Журнал был датирован июлем прошлого года. Найджел отложил его и перешел к другому столу, около кресла художника. На столе лежал круглый предмет, накрытый Материей. Найджел снял ее. У него перехватило дыхание — голова! Вылепленная из глины. Голова Роберта Ситона. Рядом с ней любой холст из находившихся в мастерской казался третьесортным. В скульптурном портрете была удивительная жизненная сила и энергия. Но поразительное дело: лицо поэта искажено гримасой злорадства и непристойности. Каждая черта была легко узнаваема, почти фотографически точна, в целом же получилось воплощение порока. Это было лицо дьявола, наслаждающегося своей отверженностью.
— Ну и ну! — пробормотал Найджел, накрывая голову материей.

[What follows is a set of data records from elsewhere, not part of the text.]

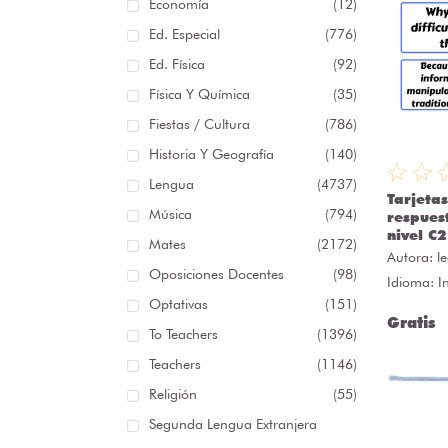
Economía
(12)
Ed. Especial
(776)
Ed. Física
(92)
Física Y Química
(35)
Fiestas / Cultura
(786)
Historia Y Geografía
(140)
Lengua
(4737)
Tarjeta
Música
(794)
respues
nivel C2
Mates
(2172)
Autora:
l
Oposiciones Docentes
(98)
Idioma: I
Optativas
(151)
Gratis
To Teachers
(1396)
Teachers
(1146)
Religión
(55)
Segunda Lengua Extranjera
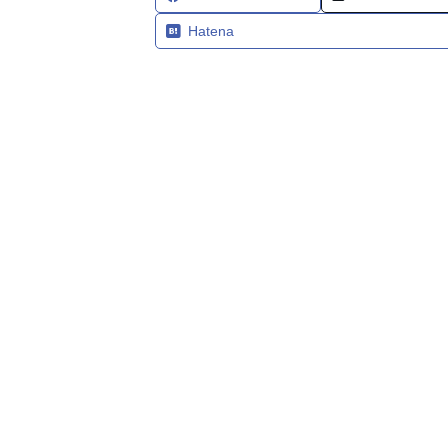
Hatena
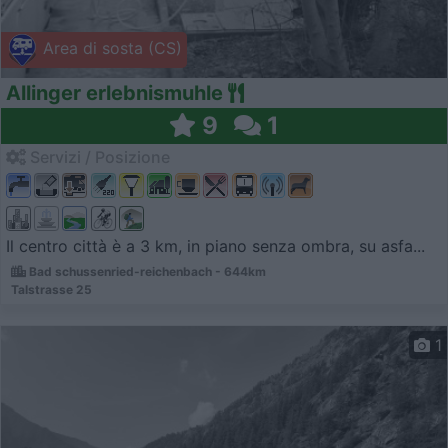
Area di sosta (CS)
Allinger erlebnismuhle
9
1
Servizi / Posizione
Il centro città è a 3 km, in piano senza ombra, su asfa...
Bad schussenried-reichenbach - 644km
Talstrasse 25
1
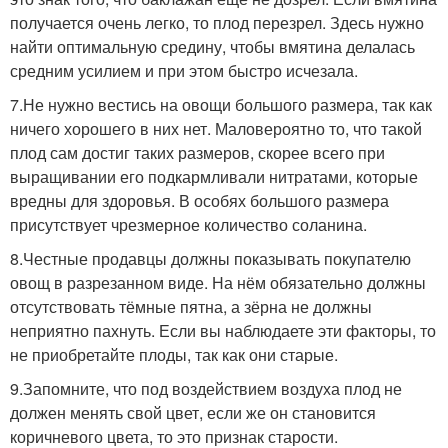
получается очень легко, то плод перезрел. Здесь нужно
найти оптимальную средину, чтобы вмятина делалась
средним усилием и при этом быстро исчезала.
7.Не нужно вестись на овощи большого размера, так как
ничего хорошего в них нет. Маловероятно то, что такой
плод сам достиг таких размеров, скорее всего при
выращивании его подкармливали нитратами, которые
вредны для здоровья. В особях большого размера
присутствует чрезмерное количество соланина.
8.Честные продавцы должны показывать покупателю
овощ в разрезанном виде. На нём обязательно должны
отсутствовать тёмные пятна, а зёрна не должны
неприятно пахнуть. Если вы наблюдаете эти факторы, то
не приобретайте плоды, так как они старые.
9.Запомните, что под воздействием воздуха плод не
должен менять свой цвет, если же он становится
коричневого цвета, то это признак старости.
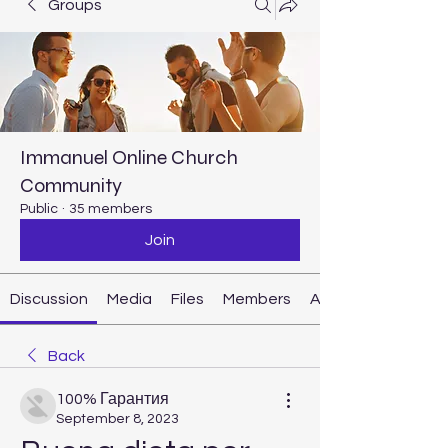
Groups
Immanuel Online Church
Community
Public
·
35 members
Join
Discussion
Media
Files
Members
About
Back
100% Гарантия
September 8, 2023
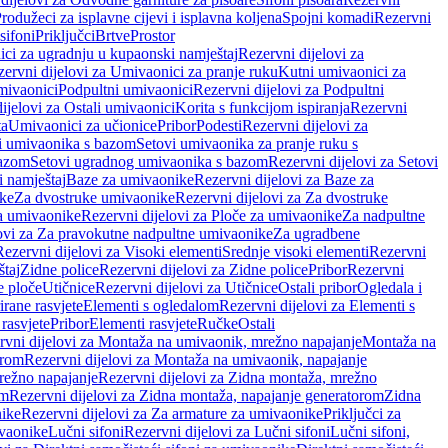
rodužeci za isplavne cijevi i isplavna koljena
Spojni komadi
Rezervni
sifoni
Priključci
Brtve
Prostor
ci za ugradnju u kupaonski namještaj
Rezervni dijelovi za
ervni dijelovi za Umivaonici za pranje ruku
Kutni umivaonici za
mivaonici
Podpultni umivaonici
Rezervni dijelovi za Podpultni
ijelovi za Ostali umivaonici
Korita s funkcijom ispiranja
Rezervni
ta
Umivaonici za učionice
Pribor
Podesti
Rezervni dijelovi za
i umivaonika s bazom
Setovi umivaonika za pranje ruku s
bazom
Setovi ugradnog umivaonika s bazom
Rezervni dijelovi za Setovi
 namještaj
Baze za umivaonike
Rezervni dijelovi za Baze za
ike
Za dvostruke umivaonike
Rezervni dijelovi za Za dvostruke
a umivaonike
Rezervni dijelovi za Ploče za umivaonike
Za nadpultne
lovi za Za pravokutne nadpultne umivaonike
Za ugradbene
Rezervni dijelovi za Visoki elementi
Srednje visoki elementi
Rezervni
štaj
Zidne police
Rezervni dijelovi za Zidne police
Pribor
Rezervni
 ploče
Utičnice
Rezervni dijelovi za Utičnice
Ostali pribor
Ogledala i
irane rasvjete
Elementi s ogledalom
Rezervni dijelovi za Elementi s
 rasvjete
Pribor
Elementi rasvjete
Ručke
Ostali
rvni dijelovi za Montaža na umivaonik, mrežno napajanje
Montaža na
orom
Rezervni dijelovi za Montaža na umivaonik, napajanje
režno napajanje
Rezervni dijelovi za Zidna montaža, mrežno
om
Rezervni dijelovi za Zidna montaža, napajanje generatorom
Zidna
nike
Rezervni dijelovi za Za armature za umivaonike
Priključci za
ivaonike
Lučni sifoni
Rezervni dijelovi za Lučni sifoni
Lučni sifoni,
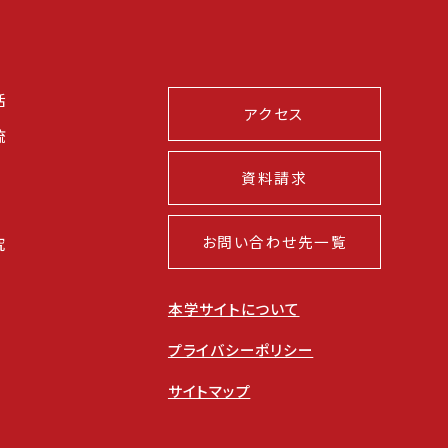
活
アクセス
流
資料請求
お問い合わせ先一覧
究
本学サイトについて
プライバシーポリシー
サイトマップ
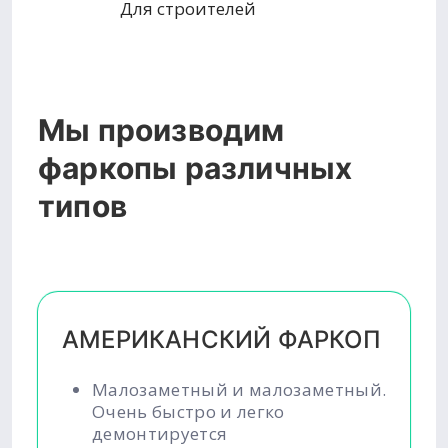
Для строителей
Мы производим
фаркопы различных
типов
АМЕРИКАНСКИЙ ФАРКОП
Малозаметный и малозаметный.
Очень быстро и легко
демонтируется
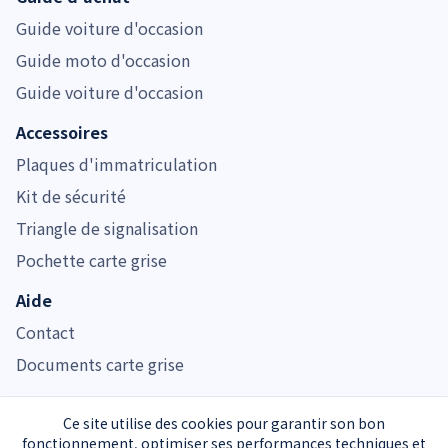
Guide voiture d'occasion
Guide moto d'occasion
Guide voiture d'occasion
Accessoires
Plaques d'immatriculation
Kit de sécurité
Triangle de signalisation
Pochette carte grise
Aide
Contact
Documents carte grise
Ce site utilise des cookies pour garantir son bon
fonctionnement, optimiser ses performances techniques et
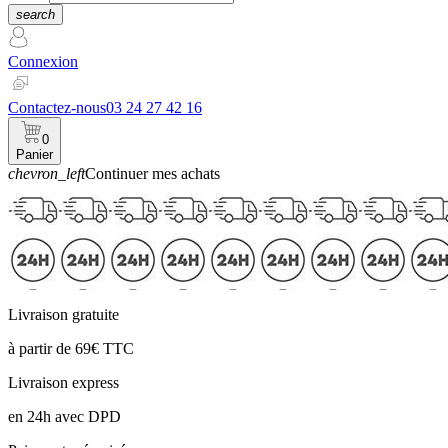
search
Connexion
Contactez-nous
03 24 27 42 16
0
Panier
chevron_left
Continuer mes achats
Panier
Livraison gratuite
à partir de 69€ TTC
Livraison express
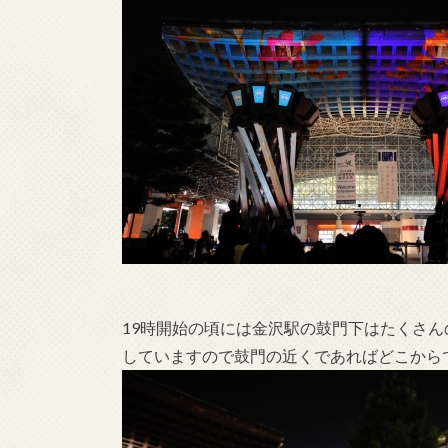
19時開始の頃には金沢駅の鼓門下はたくさ
していますので鼓門の近くであればどこから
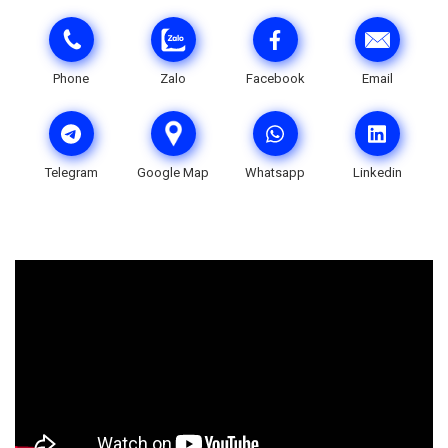
Phone
Zalo
Facebook
Email
Telegram
Google Map
Whatsapp
Linkedin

— Как вы смеете! — От двери послышался негодующий голос Мары Торренс. Она резко поставила поднос с кофе на стол и бросилась между Найджелом и глиняной головой, будто защищая ее. — Как вы смеете без разрешения пялиться на мою работу!
— Так это вы сделали?
— Ненавижу, когда люди рассматривают мои незаконченные произведения, — сказала она уже более спокойно. — Извините, что так получилось.
— Незаконченные? Понятно.
— Что вы имеете в виду?
— Ну, я всего хотел спросить, таким ли на самом деле вы воспринимаете Роберта Ситона.

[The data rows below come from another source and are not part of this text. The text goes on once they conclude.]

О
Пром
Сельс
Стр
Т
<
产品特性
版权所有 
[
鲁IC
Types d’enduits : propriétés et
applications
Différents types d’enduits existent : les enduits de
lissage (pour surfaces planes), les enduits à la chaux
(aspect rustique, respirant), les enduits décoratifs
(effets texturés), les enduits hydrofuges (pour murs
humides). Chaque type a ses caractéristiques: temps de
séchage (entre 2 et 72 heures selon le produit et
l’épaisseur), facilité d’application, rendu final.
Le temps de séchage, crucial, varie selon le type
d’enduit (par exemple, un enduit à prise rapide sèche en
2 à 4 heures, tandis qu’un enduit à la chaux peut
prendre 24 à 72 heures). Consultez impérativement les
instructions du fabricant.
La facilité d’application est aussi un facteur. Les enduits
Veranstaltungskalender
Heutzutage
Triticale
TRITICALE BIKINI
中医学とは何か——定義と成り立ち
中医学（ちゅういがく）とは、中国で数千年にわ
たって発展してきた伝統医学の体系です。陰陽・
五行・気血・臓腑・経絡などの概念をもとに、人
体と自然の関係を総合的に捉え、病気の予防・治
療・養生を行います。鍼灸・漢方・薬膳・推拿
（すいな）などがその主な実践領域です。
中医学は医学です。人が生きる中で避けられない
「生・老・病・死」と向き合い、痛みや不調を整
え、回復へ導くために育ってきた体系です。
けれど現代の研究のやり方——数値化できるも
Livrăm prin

— О нет-нет! — На ее лице отразилось замешательство, голос стал тихим и нерешительным. — Я не знаю, почему так вышло, — сказала она, — это пугает меня. Я лучше начну снова.
— Но получилось хорошо. Очень хорошо. Ужасно хорошо!
— Что хорошо получилось? — спросил ее отец, входя в комнату.
Найджел указал на голову.
— А, да, действительно, Мара унаследовала кое-что от моего таланта. Кстати, это будет удар для Дженет. — Реннел Торренс довольно хихикнул, уселся в кресло и налил себе чашку кофе. — Она ведь просила об этом.
— Просила?
— Ага. Несколько дней назад — когда это было, Мара? Прошлую субботу Дженет была здесь. Мы говорили о современном искусстве. Безнадежная старая мещанка эта Дженет. Мара разгорячилась. По поводу абстракционистов. Любимая тема моей дочери, знаете ли, три изгиба, заглубление, назовите это композицией — и готово дело. Однако Дженет заявила, что Мара не сумеет сделать чей-либо портрет в реалистической манере, чтобы можно было узнать конкретного человека, не сумеет, как бы ни старалась. Дженет сказала: «Люди пишут абстрактную живопись потому, что не способны изобразить что бы то ни было в настоящем виде». Примитивно сказано, но я далек от того, чтобы не согласиться с этим. Моя дурочка, однако, твердила по-прежнему: «Изгиб, линия, крючок», затащила сюда Роберта, чтобы он ей позировал.
— И вы думаете, это удачное сходство? — спросил Найджел после некоторой паузы.
— Получилось хорошо. Правда, я не видел головы дня два.
Он встал с плетеного кресла, неуклюже подошел к столу и снял покрывало… Найджел увидел, как изменилось его лицо, и услышал вырвавшийся из горла странный звук. Чуть не перевернув голову, Реннел Торренс с яростью набросил на нее материю. Когда он приковылял назад к своему креслу, его одутловатое лицо было зеленоватого цвета.
— Извините, — сказал Торренс, — порой бывает плохо с сердцем. Мара, дай мне немного бренди, будь хорошей девочкой.
— Я дам тебе воды. Бренди ты уже выпил много за ленчем.
Когда девушка вышла из комнаты, Найджел спросил:
— Это не совсем Роберт Ситон, так ведь?
— Что вы, черт возьми, имеете в виду? Кто это еще может быть? — возразил художник с излишней для человека, у которого только что было плохо с сердцем, горячностью. — Позировал Роберт. Спросите Дженет. Она заставила его это сделать.
— Я хотел сказать, что получилось не совсем свойственное Роберту Ситону выражение лица, — ответил Найджел простодушно.